Depois de ouvir essas histórias e ouvir os responsáveis políticos — reunimos para preparar este debate com o representante diplomático da Palestina e o representante diplomático de Israel —, sabemos que aquilo com que todos nós concordamos é que é preciso um compromisso e que esse compromisso tem que ver com o território, com o reconhecimento de um Estado, com o reconhecimento da capital de um Estado e de outro Estado, porque não há solução de dois Estados sem reconhecermos ambos. Isso, na verdade, é o mais fácil. O mais difícil vai ser estas duas sociedades conseguirem recuperar e reconciliarem-se nas próximas gerações.
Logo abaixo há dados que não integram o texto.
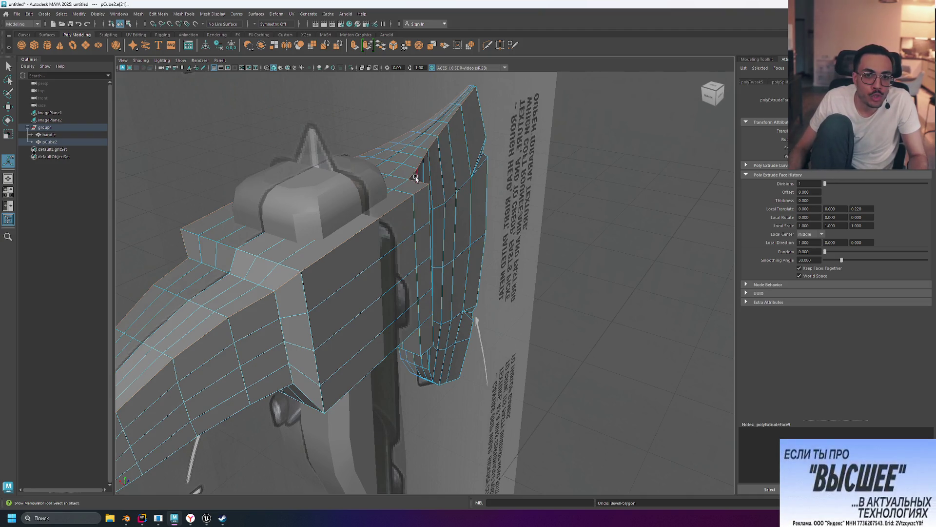
pyautogui.click(631, 174)
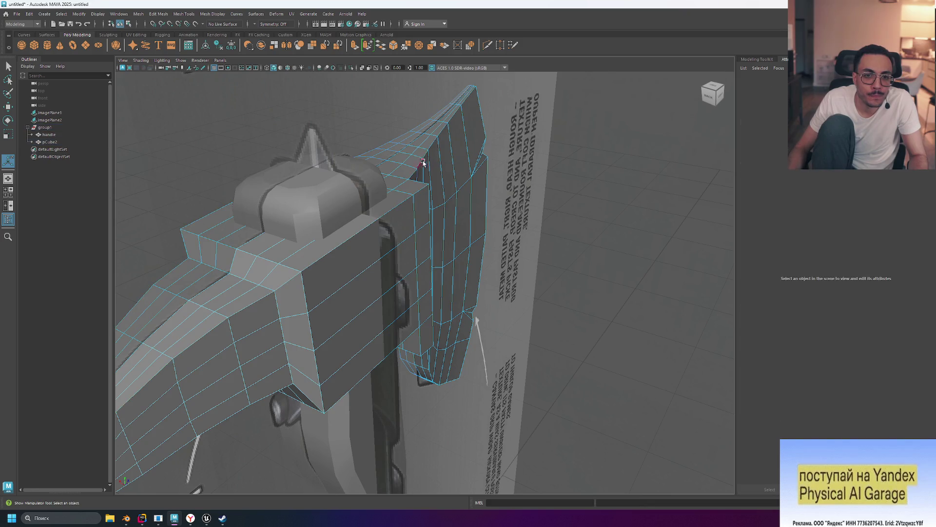
pyautogui.click(465, 102)
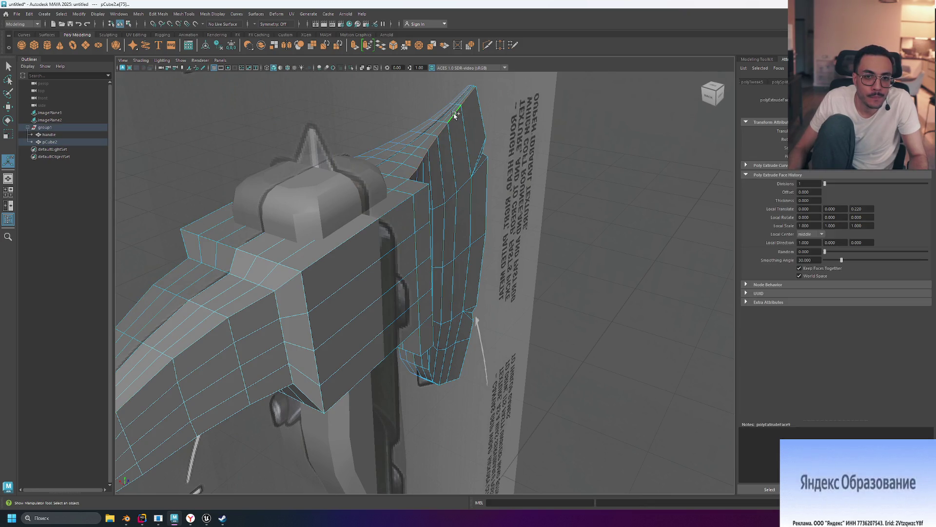
pyautogui.moveTo(501, 134)
pyautogui.keyDown('alt'); pyautogui.mouseDown()
pyautogui.moveTo(591, 153)
pyautogui.moveTo(523, 116)
pyautogui.mouseUp(); pyautogui.keyUp('alt')
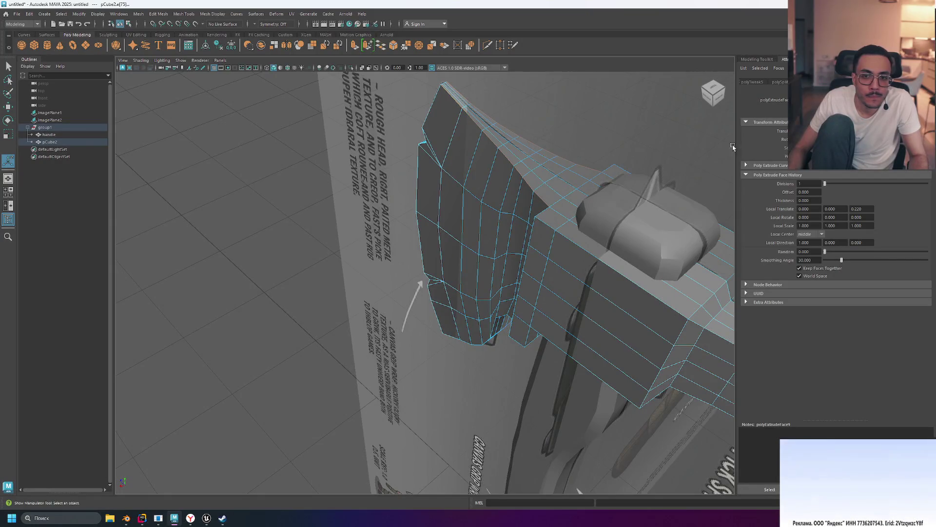
pyautogui.press('ctrl+b')
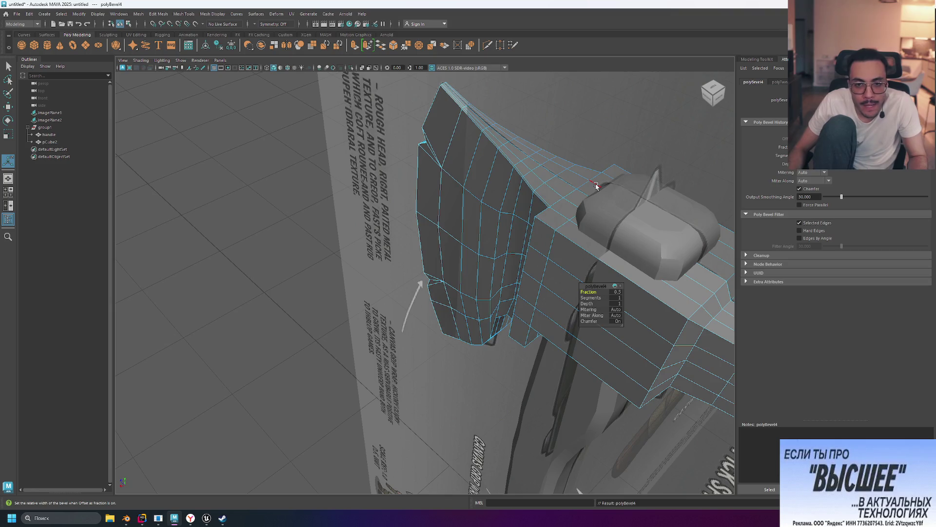
# Bevel an edge along the top of the axe head.
pyautogui.click(545, 222)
Quando olhamos para as fotografias de israelitas e palestinianos, vemos que eles são, afinal, tão parecidos, e tão parecidos com libaneses, e tão parecidos com cipriotas e, na verdade, tão parecidos com portugueses, dos mesmos povos mediterrânicos que há milhares de anos vivem nesta região. Uma criança, quando nasce, não escolhe nascer de um lado ou do outro de uma fronteira.

Temos de começar por estas histórias, porque estas histórias dizem-nos que, num debate em que naturalmente haverá espaço à discordância, em alguma coisa temos de concordar. E nestas coisas fundamentais temos de concordar ou perdemos a nossa humanidade.